Problem to solve —
Copy word for word the stretch of the teacher retention text from "Teachers spend years" through "attempting to teach.".

Excerpt provided below:

There is data on why teachers leave. According to the National Center for Education Statistics, 22 percent of teachers who leave the profession do so for general reasons, that would affect all professions, such as retirement or life events. However, in some schools, turnover can be as high as 70 percent from year to year, particular schools struggling with high levels of poverty. Turnover is the highest in the South and the lowest in the Northeast, where the pay is higher and a greater investment in education is normally made.
The professional reasons teachers leave is pay, lack of advancement opportunities, and dissatisfaction with assessment accountability, and behavior. Other reasons include a lack of support, professional development, poor school culture, and lack of overall autonomy, among others.
Many issues must be addressed to retain our teachers. We must address pay, and not just starting pay. Talented and experienced teachers must be rewarded for remaining in the classroom. We must create more advancement opportunities, improve culture, give more autonomy, and deal with student behavior, otherwise, these new recruits will become ex-teachers as fast as they became teachers.
There are three priorities that must be addressed to adequately retain good teachers – pay, autonomy, and meaningful consequences for disruptive behavior. Properly addressing these areas will also address many others.
Many will say, I knew the pay coming in, but it’s my passion to teach. Yes, this is true for most, but let’s face the facts. We are all motivated by pay. Many pursue administration due to greater pay. The cost of multiple degrees aren’t cheap and student loans can take decades to pay down. Increasing pay will make other aspects of the job more acceptable.
However, the pay increase for many must be significant. One to three percent isn’t sufficient. To keep teachers in the classroom, we must agree as a society that good teachers are investments in the future and must be encouraged and rewarded for remaining in the classroom. The six-figure teaching salary for an experienced and effective teacher must exist.
Teachers spend years training. Most have advanced degrees. They are highly-skilled, highly educated professionals who deserve to be treated as such. Trust them. Standardization isn’t working. It’s professional to learn from each other, but it’s not to employ a one-size fits all model to schools and classrooms with unique issues.
Implement Meaningful Consequences
Restorative practices, wrap-around services, mental health professionals – All of these things are great if implemented correctly, with proper funding, and personnel. Yet, this rarely happens in real life. These practices are also useless without meaningful consequences. No, they don’t deter all kids from misbehaving, but they must exist for those who are deterred by them and those who are in class attempting to learn and for the teacher who is attempting to teach.
Also, there should be no work environment in which employees get hit, cursed at, threatened, or worse, on a daily basis.
Where do we go from here? There is a tipping point for all things. If our districts and leaders don’t address these problems, there won’t be any quality teachers left, and recruitment practices will fall on their face. Let’s implement some common sense practices, and stop the insanity, for the sake of our teachers, but most of all, for the sake of our children.

End of Excerpt provided.
Data below below:

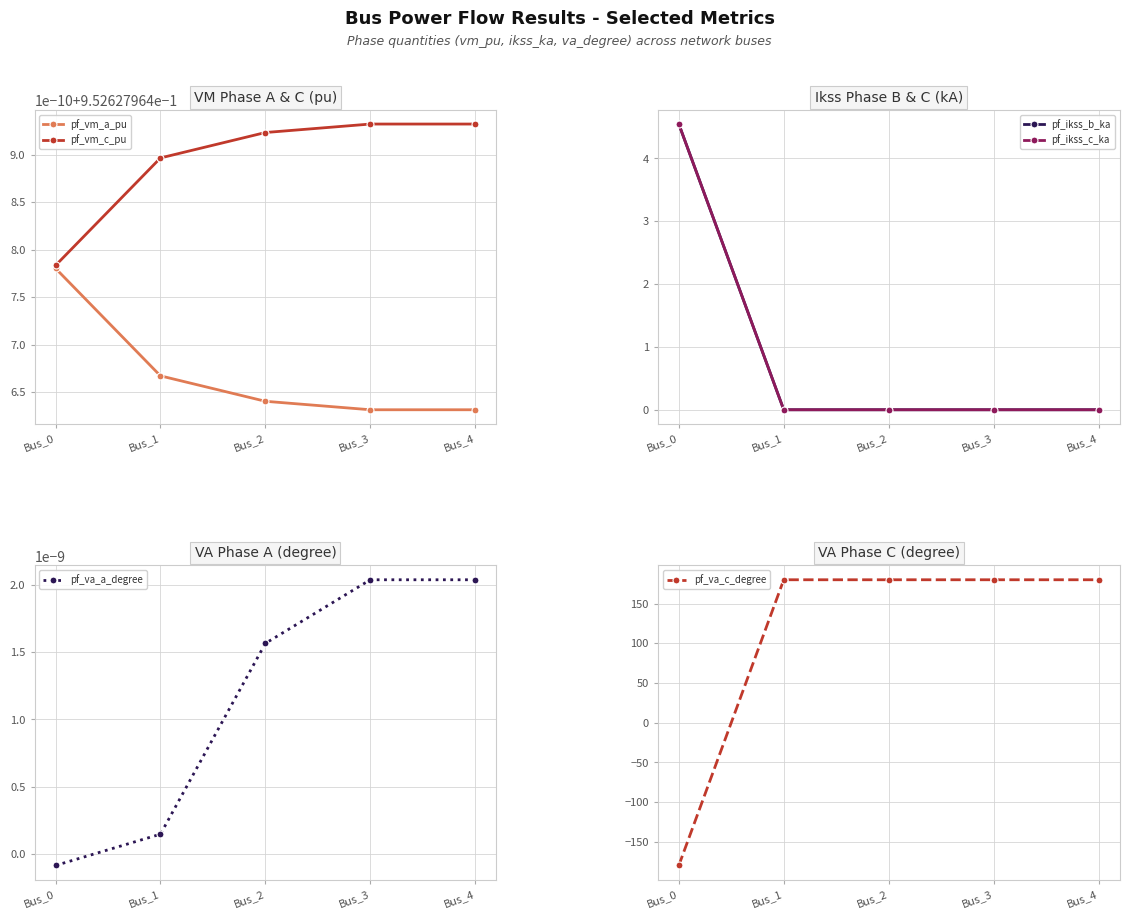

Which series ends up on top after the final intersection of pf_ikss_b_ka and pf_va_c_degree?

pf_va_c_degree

End of Data below.

Finished exercise —
Teachers spend years training. Most have advanced degrees. They are highly-skilled, highly educated professionals who deserve to be treated as such. Trust them. Standardization isn’t working. It’s professional to learn from each other, but it’s not to employ a one-size fits all model to schools and classrooms with unique issues.
Implement Meaningful Consequences
Restorative practices, wrap-around services, mental health professionals – All of these things are great if implemented correctly, with proper funding, and personnel. Yet, this rarely happens in real life. These practices are also useless without meaningful consequences. No, they don’t deter all kids from misbehaving, but they must exist for those who are deterred by them and those who are in class attempting to learn and for the teacher who is attempting to teach.